I upgraded one of my FreeBSD server systems with a Ryzen 7 1700 about a week ago and ran into some issues - crashes, random reboots, etc.  Since the board, CPU, and RAM were the only things that changed, I was pretty sure what the issue was and swapped to another Intel board I had lying around and the issues seemed to have gone went away.  However I was disappointed I couldn't use the Ryzan and kept looking into the issue and learned about the C6 bug (see below).  However it's very difficult for me to tell from the pages of history whether there is a fix and where it could be.  I'm happy to upgrade to 12.1-RELEASE if there's a fix (my old system was 11.3-STABLE).  Does anyone have any suggestions for me or potentially suggest a test that I can do?  I don't mind swapping the motherboard in one more time but would rather not do it two or three more times...

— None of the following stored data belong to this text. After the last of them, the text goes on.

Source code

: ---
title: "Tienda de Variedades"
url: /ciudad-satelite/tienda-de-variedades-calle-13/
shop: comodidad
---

						196683 – Random Soft Lockup on new Ryzen build
					






					bugzilla.kernel.org


----------



## stratact (Nov 13, 2019)

Have you tried updating the Ryzen 7 motherboard's BIOS/UEFI? AMD later released newer versions of the AGESA firmware that try to solve some of these issues. Depending on the motherboard manufacturer, they may have released a new BIOS version that has this updated AGESA firmware.


----------



## shepper (Nov 13, 2019)

I have an Intel board that has similiar issues.  They went away when I disabled the higher C-states in the BIOS.  I suspect your Ryzen BIOS offers the same option.


----------



## arcadian (Nov 13, 2019)

Thanks for the replies and sorry for the typos - will give it a try.


----------



## Crivens (Nov 13, 2019)

You can also set the limits for c states in /etc/sysctl.conf. Sorry for being vague, I am AFK right now.


----------



## arcadian (Nov 22, 2019)

FYI After both updating the BIOS on the motherboard and reinstalling FreeBSD-12.1-RELEASE I haven't had any issues.


----------